Mozambique: New record for port of Beira - AIM
Standard & Poor’s (S&P) says that Mozambique has the highest foreign currency debt ratio in sub-Saharan African and will not return to the markets before an agreement with the IMF is reached.
“At 84 percent, Mozambique has the highest percentage of foreign currency debt compared to total debt, partly due to the issuance of its ‘Eurobond’,” the rating agency analysts write.
According to an S&P report on debt issues planned by Sub-Saharan African countries this year, Mozambique will not return to the international financial markets in 2018 “due to the recent financial default” on repayment of the foreign currency ‘Eurobond’ in 2016 and loans from public companies.
“We do not anticipate that Mozambique will issue debt in the international markets in 2018, we believe that the country will first try to negotiate a programme with the International Monetary Fund,” write S&P analysts.
In total, the S&P report on the public debt of the 17 countries rated by the rating agency in sub-Saharan Africa shows that these countries will be indebted by a further 57 billion dollars this year.
This represents an increase of 7.4 percent compared to the 53 billion debt issued last year and proves that the commodity price crisis, which began in 2014, continues to affect resource-dependent economies’ efforts to balance budgets.

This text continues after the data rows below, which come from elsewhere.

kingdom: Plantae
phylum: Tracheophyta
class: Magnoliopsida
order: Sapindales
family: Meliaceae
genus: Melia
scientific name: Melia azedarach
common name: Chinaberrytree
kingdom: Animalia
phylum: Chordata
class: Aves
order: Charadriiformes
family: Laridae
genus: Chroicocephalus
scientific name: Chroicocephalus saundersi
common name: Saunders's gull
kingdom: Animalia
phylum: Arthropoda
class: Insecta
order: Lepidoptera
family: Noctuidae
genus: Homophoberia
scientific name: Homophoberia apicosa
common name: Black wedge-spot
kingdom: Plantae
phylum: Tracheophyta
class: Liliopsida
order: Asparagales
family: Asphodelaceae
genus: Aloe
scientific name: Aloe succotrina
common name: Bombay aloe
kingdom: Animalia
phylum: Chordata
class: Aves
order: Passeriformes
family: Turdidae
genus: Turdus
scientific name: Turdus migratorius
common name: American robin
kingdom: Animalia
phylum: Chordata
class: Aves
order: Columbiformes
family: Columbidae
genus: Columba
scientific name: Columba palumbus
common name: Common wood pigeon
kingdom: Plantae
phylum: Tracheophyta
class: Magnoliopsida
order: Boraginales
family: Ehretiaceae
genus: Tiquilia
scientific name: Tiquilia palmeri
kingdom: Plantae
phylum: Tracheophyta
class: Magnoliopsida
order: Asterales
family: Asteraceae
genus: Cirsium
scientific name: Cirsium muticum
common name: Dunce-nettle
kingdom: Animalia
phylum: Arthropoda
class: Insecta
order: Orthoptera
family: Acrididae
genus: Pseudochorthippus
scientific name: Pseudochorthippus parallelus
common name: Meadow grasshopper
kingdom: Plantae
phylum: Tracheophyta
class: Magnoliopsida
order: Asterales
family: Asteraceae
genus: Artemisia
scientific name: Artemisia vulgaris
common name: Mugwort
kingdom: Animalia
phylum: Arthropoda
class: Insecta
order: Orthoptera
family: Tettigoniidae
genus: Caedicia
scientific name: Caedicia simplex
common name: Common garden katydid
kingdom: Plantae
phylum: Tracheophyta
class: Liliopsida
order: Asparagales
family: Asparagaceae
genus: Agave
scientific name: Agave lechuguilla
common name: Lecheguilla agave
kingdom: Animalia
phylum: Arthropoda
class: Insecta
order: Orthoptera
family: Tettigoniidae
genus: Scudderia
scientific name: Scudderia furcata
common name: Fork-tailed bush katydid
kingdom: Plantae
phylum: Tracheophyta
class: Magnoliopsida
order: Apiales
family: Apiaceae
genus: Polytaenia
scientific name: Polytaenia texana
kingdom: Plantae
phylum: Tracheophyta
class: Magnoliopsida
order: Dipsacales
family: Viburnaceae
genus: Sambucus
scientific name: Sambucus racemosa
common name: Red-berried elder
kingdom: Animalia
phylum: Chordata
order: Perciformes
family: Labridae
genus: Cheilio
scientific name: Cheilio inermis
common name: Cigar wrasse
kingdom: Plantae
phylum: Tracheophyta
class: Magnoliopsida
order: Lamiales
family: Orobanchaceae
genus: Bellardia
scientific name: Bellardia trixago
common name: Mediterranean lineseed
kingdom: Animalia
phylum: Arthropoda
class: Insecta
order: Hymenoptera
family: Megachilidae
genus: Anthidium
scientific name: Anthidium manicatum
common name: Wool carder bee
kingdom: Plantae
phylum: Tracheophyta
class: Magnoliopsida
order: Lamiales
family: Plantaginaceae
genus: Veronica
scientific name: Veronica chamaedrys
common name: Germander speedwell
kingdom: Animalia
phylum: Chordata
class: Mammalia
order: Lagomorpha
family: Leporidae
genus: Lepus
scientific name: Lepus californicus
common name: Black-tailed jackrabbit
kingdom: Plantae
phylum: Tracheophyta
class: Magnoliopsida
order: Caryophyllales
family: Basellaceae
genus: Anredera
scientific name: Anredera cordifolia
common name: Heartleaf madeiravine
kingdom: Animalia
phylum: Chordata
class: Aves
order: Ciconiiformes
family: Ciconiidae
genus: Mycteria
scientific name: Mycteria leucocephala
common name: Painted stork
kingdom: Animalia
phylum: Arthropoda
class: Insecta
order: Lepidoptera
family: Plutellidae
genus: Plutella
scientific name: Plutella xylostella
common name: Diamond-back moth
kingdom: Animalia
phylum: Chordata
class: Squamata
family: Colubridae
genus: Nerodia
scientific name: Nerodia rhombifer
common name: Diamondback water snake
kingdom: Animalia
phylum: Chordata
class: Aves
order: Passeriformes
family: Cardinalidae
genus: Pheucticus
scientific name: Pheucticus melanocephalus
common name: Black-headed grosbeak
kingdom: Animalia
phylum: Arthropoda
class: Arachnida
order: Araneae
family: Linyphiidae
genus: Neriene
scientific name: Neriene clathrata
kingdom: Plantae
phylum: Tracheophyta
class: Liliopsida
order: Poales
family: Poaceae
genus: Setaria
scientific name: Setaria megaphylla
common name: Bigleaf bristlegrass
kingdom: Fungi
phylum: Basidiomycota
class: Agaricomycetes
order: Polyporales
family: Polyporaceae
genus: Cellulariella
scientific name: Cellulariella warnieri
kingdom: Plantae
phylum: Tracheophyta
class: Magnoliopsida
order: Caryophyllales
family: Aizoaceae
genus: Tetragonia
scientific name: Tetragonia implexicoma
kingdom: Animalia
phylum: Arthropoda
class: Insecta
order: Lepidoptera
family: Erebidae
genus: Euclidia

“This rise reflects the increase in issues planned by the major historical issuers South Africa and Angola,” the document reads, which points out that, in the case of the Lusophone country, indebtedness “is partly due to the large depreciation foreseen for 2018 “, while in South Africa the rise is explained by the “weak budgetary trajectory”.
For the rest of the countries, the financing needs will remain relatively stable, reflecting a balance between the slightly more favourable environment in the commodities market and the tightening of the financing conditions resulting from the normalisation of the US monetary policy.
S&P expects total African commercial debt stock to reach US$392 billion by the end of this year, and total debt (including at concessionary rates) to reach US$514 billion of dollars.
The S&P report is in line with concerns repeatedly expressed by IMF Director-General Christine Lagarde, who said in a recent interview that 2018 may be the year the debt problem in Africa comes to a head.
In an interview with the electronic magazine Quartz, Lagarde, when questioned about the danger of the debt problem exploding in 2018, replied: “It may very well be.”
“What can trigger these serious developments are, in fact, the improvements in the advanced economies, namely the appreciation of some currencies, and the tightening of the monetary policy in the United States and perhaps in the Eurozone, which may contribute to increase the burden of debt in certain countries.”